▶ Task instructions: Lines below that include "none" are the answer; copy each one.

▶ Collected data entries:
________________

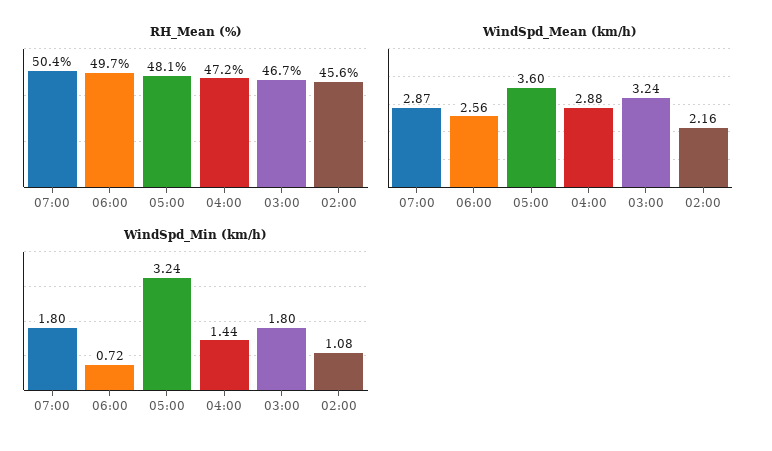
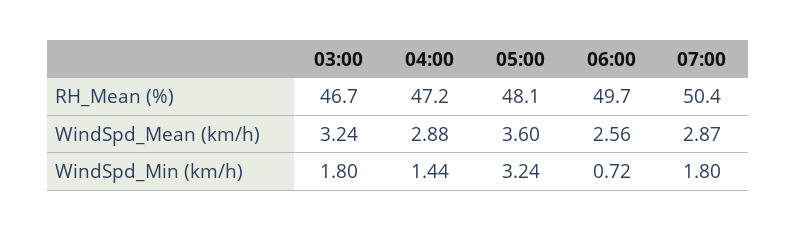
RH_Mean (%), 02:00: 45.6 -> none
WindSpd_Mean (km/h), 02:00: 2.16 -> none
WindSpd_Min (km/h), 02:00: 1.08 -> none

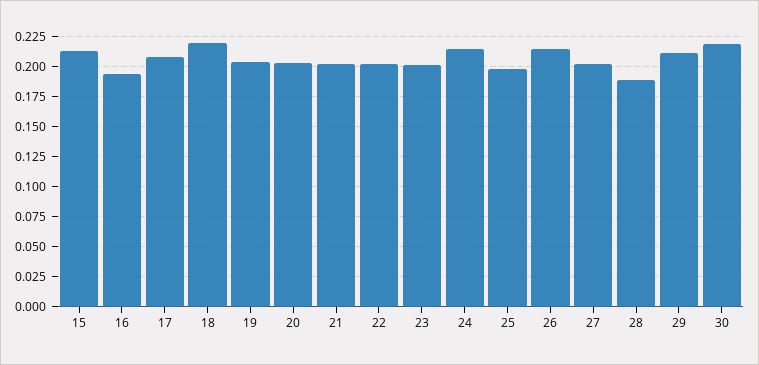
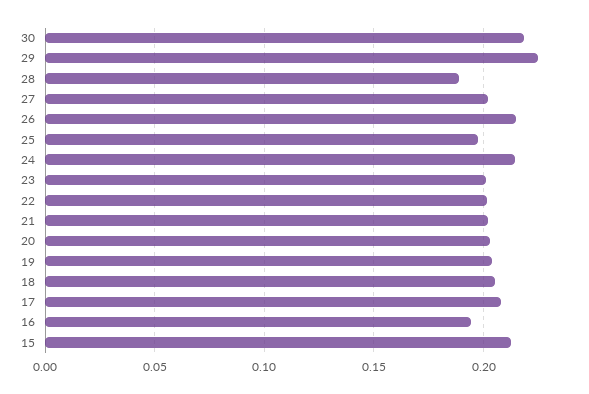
18: 0.22 -> 0.205
29: 0.21 -> 0.225

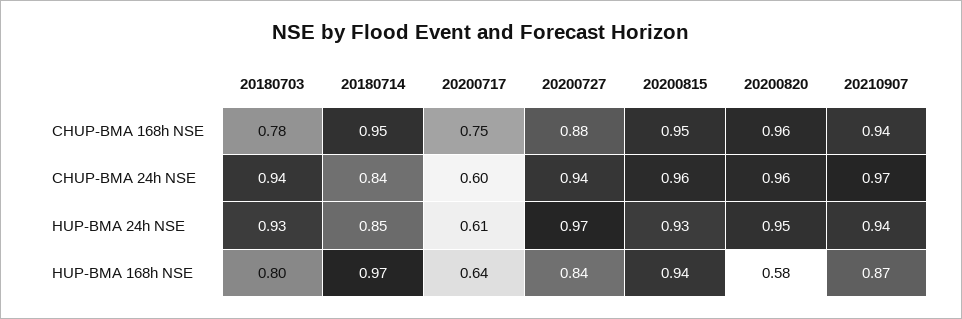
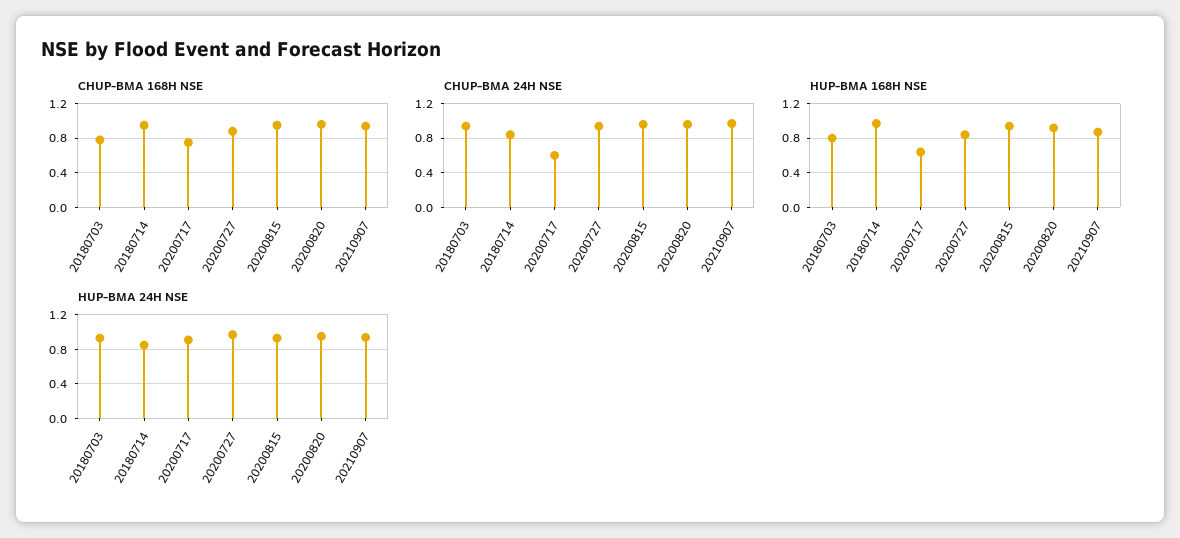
HUP-BMA 24h NSE, 20200717: 0.61 -> 0.9
HUP-BMA 168h NSE, 20200820: 0.58 -> 0.9

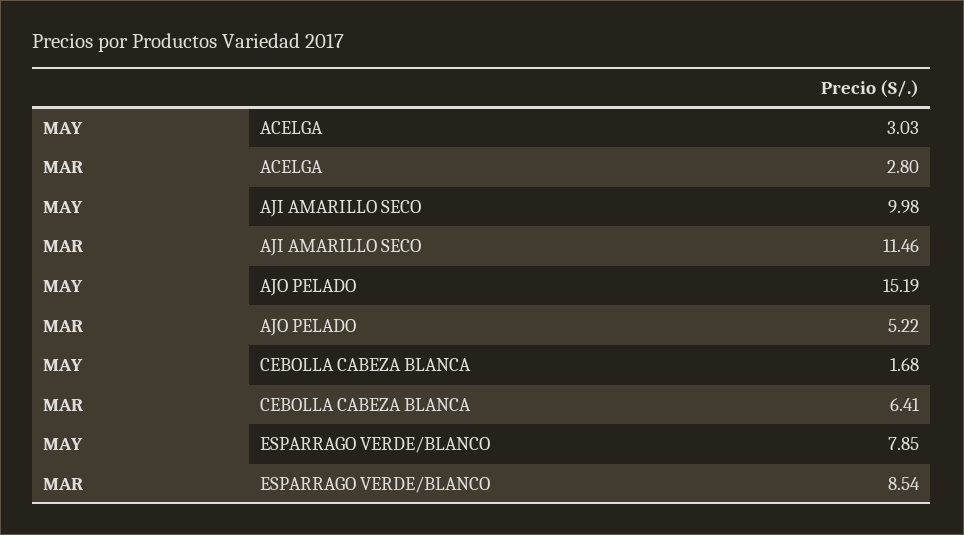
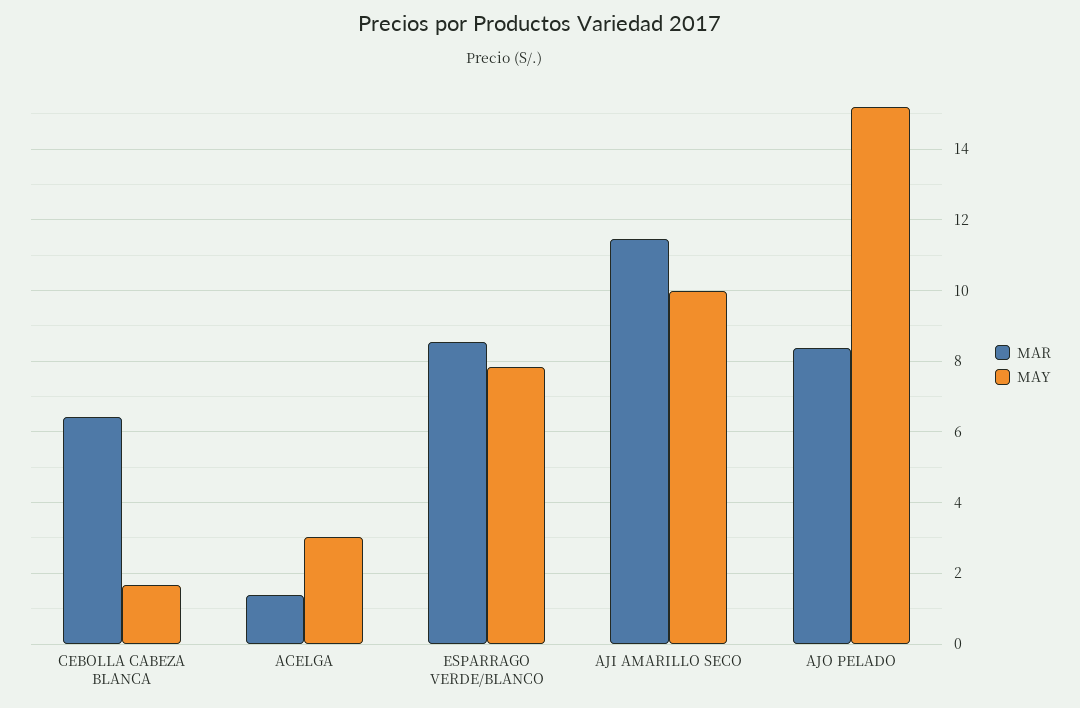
MAR, ACELGA: 2.8 -> 1.4
MAR, AJO PELADO: 5.22 -> 8.4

________________

▶ The answer:
RH_Mean (%), 02:00: 45.6 -> none
WindSpd_Mean (km/h), 02:00: 2.16 -> none
WindSpd_Min (km/h), 02:00: 1.08 -> none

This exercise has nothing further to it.